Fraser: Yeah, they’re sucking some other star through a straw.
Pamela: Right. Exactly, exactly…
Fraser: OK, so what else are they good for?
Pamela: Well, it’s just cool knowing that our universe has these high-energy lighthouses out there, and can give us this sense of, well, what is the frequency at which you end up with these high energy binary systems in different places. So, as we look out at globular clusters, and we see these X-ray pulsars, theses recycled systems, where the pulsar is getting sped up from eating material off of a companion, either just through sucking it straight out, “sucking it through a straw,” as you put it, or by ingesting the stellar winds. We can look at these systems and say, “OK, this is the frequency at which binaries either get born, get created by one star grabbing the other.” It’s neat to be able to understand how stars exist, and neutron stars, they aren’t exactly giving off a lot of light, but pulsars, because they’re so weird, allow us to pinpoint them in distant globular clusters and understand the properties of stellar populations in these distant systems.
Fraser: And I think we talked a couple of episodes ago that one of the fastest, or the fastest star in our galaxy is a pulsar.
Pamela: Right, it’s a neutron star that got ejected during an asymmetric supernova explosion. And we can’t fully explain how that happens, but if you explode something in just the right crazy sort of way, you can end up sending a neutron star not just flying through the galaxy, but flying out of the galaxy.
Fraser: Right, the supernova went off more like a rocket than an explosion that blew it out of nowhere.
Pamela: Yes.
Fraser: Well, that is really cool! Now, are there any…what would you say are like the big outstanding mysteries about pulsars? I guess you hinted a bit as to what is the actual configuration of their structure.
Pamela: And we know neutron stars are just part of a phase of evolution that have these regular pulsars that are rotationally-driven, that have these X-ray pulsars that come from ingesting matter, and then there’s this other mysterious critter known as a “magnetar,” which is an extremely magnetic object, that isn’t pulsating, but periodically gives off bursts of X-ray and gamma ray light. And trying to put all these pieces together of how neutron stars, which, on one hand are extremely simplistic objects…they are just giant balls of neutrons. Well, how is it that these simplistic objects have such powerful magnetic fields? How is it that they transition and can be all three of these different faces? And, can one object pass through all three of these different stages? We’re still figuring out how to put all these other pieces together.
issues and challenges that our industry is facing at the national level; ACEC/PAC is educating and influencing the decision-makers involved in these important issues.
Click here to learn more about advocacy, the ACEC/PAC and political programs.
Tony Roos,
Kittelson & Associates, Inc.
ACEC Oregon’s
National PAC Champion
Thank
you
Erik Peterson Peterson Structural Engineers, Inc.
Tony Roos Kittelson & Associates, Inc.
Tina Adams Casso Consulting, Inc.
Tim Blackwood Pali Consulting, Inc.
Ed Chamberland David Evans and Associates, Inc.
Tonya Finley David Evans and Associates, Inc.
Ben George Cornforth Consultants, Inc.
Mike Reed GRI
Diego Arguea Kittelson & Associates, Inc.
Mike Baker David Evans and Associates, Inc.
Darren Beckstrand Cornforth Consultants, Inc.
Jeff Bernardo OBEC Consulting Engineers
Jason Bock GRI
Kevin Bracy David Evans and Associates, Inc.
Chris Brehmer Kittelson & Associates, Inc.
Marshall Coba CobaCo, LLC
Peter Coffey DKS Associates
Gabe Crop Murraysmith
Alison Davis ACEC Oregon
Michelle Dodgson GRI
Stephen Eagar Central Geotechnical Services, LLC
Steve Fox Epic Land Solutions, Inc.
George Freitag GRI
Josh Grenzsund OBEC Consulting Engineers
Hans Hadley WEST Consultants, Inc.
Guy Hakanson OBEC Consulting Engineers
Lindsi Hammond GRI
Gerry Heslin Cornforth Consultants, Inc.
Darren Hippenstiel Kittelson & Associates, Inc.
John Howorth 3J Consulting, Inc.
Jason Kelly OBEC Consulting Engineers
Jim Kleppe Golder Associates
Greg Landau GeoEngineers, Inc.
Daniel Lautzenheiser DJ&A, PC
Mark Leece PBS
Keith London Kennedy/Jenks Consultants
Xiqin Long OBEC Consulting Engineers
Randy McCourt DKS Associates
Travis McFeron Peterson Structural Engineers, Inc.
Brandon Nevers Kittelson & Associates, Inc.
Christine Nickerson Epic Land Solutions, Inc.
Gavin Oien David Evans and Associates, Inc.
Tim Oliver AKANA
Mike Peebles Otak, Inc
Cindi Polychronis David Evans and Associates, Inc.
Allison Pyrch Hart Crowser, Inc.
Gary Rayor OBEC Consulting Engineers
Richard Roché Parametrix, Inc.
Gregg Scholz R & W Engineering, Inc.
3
◇ ◇ ◇ ◇ ◇
• TASK TO COMPLETE
Copy exactly the lines running from the one that contains "Brandon Nevers Kittelson & Associates, Inc." to the end of the material, both ends included.

• EXERCISE ANSWER
Brandon Nevers Kittelson & Associates, Inc.
Christine Nickerson Epic Land Solutions, Inc.
Gavin Oien David Evans and Associates, Inc.
Tim Oliver AKANA
Mike Peebles Otak, Inc
Cindi Polychronis David Evans and Associates, Inc.
Allison Pyrch Hart Crowser, Inc.
Gary Rayor OBEC Consulting Engineers
Richard Roché Parametrix, Inc.
Gregg Scholz R & W Engineering, Inc.
3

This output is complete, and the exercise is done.